* **Sobre la tarea**: Transcribe sin cambios el material desde su primera línea hasta la línea que contiene "[10, 38, 41, 70]", incluida esta.

* **Datos extraídos**:

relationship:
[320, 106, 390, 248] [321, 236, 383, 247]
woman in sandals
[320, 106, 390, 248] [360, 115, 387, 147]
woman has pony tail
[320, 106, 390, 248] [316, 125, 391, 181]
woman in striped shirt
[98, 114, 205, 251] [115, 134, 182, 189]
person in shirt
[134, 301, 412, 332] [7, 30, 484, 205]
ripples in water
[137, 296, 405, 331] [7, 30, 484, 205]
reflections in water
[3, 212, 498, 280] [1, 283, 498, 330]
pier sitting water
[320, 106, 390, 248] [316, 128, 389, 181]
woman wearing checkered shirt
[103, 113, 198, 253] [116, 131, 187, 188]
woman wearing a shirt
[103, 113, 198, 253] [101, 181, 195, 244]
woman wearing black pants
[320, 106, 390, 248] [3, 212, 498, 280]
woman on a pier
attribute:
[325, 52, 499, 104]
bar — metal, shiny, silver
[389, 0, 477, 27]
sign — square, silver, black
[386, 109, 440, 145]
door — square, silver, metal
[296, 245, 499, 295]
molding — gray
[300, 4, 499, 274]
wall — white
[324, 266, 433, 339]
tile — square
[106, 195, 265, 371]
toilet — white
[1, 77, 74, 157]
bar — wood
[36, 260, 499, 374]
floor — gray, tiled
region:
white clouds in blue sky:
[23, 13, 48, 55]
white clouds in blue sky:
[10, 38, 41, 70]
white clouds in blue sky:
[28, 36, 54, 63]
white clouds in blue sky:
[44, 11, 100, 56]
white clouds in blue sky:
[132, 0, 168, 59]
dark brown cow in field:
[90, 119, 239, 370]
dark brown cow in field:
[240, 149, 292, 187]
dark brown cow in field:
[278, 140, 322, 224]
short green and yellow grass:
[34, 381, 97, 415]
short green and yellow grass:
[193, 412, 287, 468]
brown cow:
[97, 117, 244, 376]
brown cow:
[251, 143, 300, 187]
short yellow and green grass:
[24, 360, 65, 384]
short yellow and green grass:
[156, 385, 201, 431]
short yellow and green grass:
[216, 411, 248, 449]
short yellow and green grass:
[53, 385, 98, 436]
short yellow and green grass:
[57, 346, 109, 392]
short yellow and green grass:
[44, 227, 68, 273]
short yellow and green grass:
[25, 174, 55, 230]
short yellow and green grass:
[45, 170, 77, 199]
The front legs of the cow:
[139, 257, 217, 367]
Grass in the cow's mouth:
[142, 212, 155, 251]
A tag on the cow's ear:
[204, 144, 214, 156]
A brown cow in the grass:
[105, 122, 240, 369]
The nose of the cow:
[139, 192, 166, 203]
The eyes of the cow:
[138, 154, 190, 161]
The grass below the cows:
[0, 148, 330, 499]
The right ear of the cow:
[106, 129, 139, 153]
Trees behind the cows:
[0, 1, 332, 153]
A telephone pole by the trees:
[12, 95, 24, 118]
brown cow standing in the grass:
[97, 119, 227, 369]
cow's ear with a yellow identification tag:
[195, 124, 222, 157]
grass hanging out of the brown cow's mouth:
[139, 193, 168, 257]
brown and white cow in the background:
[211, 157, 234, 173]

* **Respuesta**:
relationship:
[320, 106, 390, 248] [321, 236, 383, 247]
woman in sandals
[320, 106, 390, 248] [360, 115, 387, 147]
woman has pony tail
[320, 106, 390, 248] [316, 125, 391, 181]
woman in striped shirt
[98, 114, 205, 251] [115, 134, 182, 189]
person in shirt
[134, 301, 412, 332] [7, 30, 484, 205]
ripples in water
[137, 296, 405, 331] [7, 30, 484, 205]
reflections in water
[3, 212, 498, 280] [1, 283, 498, 330]
pier sitting water
[320, 106, 390, 248] [316, 128, 389, 181]
woman wearing checkered shirt
[103, 113, 198, 253] [116, 131, 187, 188]
woman wearing a shirt
[103, 113, 198, 253] [101, 181, 195, 244]
woman wearing black pants
[320, 106, 390, 248] [3, 212, 498, 280]
woman on a pier
attribute:
[325, 52, 499, 104]
bar — metal, shiny, silver
[389, 0, 477, 27]
sign — square, silver, black
[386, 109, 440, 145]
door — square, silver, metal
[296, 245, 499, 295]
molding — gray
[300, 4, 499, 274]
wall — white
[324, 266, 433, 339]
tile — square
[106, 195, 265, 371]
toilet — white
[1, 77, 74, 157]
bar — wood
[36, 260, 499, 374]
floor — gray, tiled
region:
white clouds in blue sky:
[23, 13, 48, 55]
white clouds in blue sky:
[10, 38, 41, 70]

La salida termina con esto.